« Gone Girl » est le 10e long-métrage réalisé par David Fincher, connu entre autres pour ses thrillers à dimension psychologique « Seven » et « Fight Club ». Je mentionne à dessein ces deux films, dont l’influence se fait ressentir sur la réalisation de « Gone Girl ».
Compte tenu de l’importance de ne pas se spoiler avant de regarder « Gone Girl », et bien que je m’efforcerai absolument de ne pas divulguer le moindre élément de l’intrigue dans cette critique, je conseille toutefois aux plus réfractaires au moindre spoil de d’abord visionner le film de Fincher.
« Gone Girl » s’ouvre sur une journée tranquille dans la vie de Nick Dunne, qui s’apprête à fêter ses 5 ans de mariage avec son épouse, Amy. La perspective l’enchante peu, confie-t-il à sa sœur, Margot, tenancière d’un bar sobrement intitulé « The Bar », au centre de leur petite ville du Missouri. Rappelé chez lui par un voisin ayant vu son chat dans l’allée, Nick constate la disparition de son épouse, ainsi que la présence de traces de lutte…
Une enquête policière débute alors, suivie de tous les habituels artifices mis en place pour lutter contre les enlèvements : conférences de presse, création d’un numéro spécial, d’un site internet, etc. L’étau se resserre, et, alors que Nick multiplie les découvertes d’indices disposés par son épouse – dans le cadre de la chasse au trésor d’anniversaire annuelle – la police, quant à elle, soupçonne de plus en plus le mari de moins en moins exemplaire.
Un montage plein de tension, amène ce qui avait été construit petit à petit. Le film est bouleversé, passant de « sympathique » à « jouissif » en une scène, alors que la vérité et les personnages se dévoilent enfin à nous. La suite est tout aussi efficace, et se poursuit crescendo jusqu’à la fin du long-métrage avec autant de virtuosité.
La tension est omniprésente au cours du film, porté par une atmosphère oppressante permanente autour du personnage de Nick, dont l’on veut se convaincre de l’innocence malgré une succession de faits accablants. Mais, au-delà du simple thriller policier, Fincher crée tout un ensemble de personnages et d’artifices satiriques moquant la société populaire américaine : talk-shows, psychologues, avocats véreux, voisins superficiels… rien ne manque. Une des lectures du film peut se faire sur la critique de l’apparence, moteur profondément hypocrite des relations humaines. C’est d’ailleurs le titre français du roman original de Gillian Flynn « Les Apparences », dont est adapté le film.
Au-delà de l’éventuelle critique sociétale, le film réussit pleinement son rôle comme divertissement : il propose un thriller psychologique particulièrement jouissif – et très immoral, porté par le personnage de Rosamund Pike, absolument savoureux.

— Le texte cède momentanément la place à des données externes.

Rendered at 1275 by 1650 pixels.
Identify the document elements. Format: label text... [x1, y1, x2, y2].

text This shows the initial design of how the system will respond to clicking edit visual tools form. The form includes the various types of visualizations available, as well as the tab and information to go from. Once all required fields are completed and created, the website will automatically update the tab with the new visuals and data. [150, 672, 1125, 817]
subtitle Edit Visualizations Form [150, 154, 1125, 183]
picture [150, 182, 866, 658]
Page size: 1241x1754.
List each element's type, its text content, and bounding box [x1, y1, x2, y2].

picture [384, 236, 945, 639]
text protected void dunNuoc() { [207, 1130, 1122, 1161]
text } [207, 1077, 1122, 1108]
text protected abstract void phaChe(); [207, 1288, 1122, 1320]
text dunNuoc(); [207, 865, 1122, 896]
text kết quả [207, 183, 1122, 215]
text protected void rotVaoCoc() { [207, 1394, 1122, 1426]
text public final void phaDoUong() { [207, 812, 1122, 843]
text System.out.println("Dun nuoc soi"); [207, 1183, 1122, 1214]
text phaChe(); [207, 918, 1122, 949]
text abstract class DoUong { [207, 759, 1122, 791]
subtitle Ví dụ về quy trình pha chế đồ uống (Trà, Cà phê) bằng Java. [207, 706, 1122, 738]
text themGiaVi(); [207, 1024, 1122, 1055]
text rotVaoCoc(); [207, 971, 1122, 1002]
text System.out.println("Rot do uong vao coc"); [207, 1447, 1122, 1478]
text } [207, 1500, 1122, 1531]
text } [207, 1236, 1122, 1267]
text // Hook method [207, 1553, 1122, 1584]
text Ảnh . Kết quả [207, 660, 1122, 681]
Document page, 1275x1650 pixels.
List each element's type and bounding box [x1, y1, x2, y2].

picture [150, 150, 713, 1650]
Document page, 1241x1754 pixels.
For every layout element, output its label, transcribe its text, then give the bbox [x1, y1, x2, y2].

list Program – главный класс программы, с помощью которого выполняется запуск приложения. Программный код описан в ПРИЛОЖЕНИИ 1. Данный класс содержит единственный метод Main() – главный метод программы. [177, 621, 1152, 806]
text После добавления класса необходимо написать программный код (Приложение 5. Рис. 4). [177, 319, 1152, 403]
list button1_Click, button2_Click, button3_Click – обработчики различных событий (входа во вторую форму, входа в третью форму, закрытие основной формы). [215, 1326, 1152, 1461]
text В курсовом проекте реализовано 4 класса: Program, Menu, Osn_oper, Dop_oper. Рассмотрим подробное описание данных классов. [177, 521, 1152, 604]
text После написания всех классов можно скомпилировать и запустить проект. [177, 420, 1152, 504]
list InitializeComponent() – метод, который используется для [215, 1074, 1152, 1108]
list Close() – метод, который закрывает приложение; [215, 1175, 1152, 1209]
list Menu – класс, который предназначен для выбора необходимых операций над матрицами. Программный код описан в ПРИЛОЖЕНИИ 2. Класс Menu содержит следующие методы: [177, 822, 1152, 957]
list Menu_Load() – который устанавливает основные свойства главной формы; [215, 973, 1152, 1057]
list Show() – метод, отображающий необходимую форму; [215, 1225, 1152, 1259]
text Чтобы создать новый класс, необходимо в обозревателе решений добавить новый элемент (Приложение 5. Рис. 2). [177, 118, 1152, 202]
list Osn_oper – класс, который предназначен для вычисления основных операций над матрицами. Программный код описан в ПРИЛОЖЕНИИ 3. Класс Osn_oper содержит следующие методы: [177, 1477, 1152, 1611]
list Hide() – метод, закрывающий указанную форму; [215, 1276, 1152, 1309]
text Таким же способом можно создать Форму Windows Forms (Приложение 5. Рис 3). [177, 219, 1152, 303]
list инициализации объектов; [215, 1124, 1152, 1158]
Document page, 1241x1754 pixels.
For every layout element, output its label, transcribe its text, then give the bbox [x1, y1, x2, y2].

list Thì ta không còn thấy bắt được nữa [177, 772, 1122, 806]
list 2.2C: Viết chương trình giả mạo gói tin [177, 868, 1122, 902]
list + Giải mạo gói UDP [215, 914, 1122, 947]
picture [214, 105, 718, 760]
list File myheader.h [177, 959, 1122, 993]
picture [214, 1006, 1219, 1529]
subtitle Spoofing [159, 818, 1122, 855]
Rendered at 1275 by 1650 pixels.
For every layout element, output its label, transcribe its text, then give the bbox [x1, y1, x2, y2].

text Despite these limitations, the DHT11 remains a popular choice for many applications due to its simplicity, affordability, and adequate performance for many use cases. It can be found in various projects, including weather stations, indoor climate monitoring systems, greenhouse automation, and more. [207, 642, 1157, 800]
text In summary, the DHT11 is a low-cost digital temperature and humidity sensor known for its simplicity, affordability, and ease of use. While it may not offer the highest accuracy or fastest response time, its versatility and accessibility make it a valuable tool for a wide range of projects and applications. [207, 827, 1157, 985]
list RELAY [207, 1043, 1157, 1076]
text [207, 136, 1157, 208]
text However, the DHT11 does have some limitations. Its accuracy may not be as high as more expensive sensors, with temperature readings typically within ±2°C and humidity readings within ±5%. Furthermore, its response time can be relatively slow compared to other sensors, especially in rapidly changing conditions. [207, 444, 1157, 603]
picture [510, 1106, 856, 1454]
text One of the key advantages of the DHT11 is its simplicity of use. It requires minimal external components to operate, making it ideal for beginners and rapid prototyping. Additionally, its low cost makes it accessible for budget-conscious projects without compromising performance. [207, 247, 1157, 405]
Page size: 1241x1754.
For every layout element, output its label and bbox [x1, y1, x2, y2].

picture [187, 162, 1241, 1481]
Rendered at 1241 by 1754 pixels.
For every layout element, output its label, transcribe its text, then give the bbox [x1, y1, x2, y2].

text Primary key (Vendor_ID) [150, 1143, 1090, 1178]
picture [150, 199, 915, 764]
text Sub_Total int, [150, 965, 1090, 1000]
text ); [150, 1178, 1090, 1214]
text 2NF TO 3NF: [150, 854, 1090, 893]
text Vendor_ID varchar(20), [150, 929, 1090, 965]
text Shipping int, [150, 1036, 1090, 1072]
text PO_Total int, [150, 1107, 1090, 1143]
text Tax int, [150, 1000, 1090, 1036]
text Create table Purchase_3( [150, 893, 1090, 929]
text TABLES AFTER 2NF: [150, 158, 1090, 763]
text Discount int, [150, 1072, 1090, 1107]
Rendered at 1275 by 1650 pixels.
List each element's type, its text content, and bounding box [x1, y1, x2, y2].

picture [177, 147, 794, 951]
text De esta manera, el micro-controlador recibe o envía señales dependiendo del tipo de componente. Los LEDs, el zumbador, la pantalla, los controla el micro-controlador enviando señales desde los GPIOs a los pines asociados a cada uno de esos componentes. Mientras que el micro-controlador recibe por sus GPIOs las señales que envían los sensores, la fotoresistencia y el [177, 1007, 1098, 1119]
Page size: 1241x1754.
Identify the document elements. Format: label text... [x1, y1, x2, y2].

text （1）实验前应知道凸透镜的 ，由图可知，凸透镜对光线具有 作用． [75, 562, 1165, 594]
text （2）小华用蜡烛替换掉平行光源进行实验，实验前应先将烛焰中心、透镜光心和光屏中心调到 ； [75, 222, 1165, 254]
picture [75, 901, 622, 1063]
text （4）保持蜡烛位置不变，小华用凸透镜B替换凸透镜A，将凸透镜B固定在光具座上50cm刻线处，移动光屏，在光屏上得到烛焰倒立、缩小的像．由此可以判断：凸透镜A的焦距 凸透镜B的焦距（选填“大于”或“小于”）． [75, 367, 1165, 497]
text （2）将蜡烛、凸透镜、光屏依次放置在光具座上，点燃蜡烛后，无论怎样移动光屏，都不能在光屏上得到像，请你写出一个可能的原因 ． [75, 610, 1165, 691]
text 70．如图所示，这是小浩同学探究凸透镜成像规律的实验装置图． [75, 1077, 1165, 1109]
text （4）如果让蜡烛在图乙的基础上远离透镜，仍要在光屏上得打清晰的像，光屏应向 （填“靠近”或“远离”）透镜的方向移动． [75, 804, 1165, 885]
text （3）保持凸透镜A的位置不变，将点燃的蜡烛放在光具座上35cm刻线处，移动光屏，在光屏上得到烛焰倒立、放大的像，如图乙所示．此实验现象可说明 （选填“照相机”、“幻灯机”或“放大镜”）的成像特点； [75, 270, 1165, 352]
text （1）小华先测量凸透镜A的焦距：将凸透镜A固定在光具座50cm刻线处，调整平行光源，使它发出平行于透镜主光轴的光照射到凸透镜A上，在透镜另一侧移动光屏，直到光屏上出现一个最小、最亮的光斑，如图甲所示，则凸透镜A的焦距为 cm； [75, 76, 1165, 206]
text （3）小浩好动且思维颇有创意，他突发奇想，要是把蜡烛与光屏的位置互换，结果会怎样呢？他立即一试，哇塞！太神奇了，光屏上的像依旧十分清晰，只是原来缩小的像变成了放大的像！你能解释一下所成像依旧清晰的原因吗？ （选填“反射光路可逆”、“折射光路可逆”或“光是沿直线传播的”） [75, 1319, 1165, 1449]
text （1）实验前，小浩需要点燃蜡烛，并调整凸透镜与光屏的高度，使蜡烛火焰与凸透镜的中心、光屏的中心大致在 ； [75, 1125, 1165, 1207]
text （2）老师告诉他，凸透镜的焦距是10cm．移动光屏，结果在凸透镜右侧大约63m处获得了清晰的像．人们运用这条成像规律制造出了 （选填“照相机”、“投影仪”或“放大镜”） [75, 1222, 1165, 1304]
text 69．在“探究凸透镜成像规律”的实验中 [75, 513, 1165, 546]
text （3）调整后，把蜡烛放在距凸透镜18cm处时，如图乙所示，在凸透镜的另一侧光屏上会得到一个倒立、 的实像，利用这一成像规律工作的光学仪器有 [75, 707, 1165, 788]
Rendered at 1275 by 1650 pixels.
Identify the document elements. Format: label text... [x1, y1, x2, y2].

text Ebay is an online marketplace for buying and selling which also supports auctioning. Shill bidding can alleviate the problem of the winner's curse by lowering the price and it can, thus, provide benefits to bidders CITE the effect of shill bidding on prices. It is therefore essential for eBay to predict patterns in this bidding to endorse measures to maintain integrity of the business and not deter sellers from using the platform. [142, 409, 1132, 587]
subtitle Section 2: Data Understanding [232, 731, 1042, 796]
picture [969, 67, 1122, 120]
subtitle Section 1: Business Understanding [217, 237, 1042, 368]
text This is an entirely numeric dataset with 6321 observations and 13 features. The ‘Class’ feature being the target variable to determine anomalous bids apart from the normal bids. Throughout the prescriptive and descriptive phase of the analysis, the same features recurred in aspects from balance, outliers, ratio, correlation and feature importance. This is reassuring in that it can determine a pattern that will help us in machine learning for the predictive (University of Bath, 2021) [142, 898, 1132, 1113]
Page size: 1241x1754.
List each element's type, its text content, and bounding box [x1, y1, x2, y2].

Il convient de saluer l’interprétation des acteurs, tout à fait honorable pour Ben Affleck et le reste de la distribution ; simplement exceptionnelle pour Pike qui sera une candidate très sérieuse à l’Oscar de la meilleure actrice.
Tout est réussi dans « Gone Girl » : scénario, montage, atmosphère et personnages sont excellents et, malgré ses deux heures vingt-cinq, le film n’est jamais ennuyeux. Lorsque la tension retombe, c’est uniquement pour remonter, plus forte encore, ou bien nous surprendre par un autre évènement inattendu. À mon sens, le meilleur film de Fincher, fort de son expérience avec « Seven » et « Fight Club », et probablement son meilleur personnage.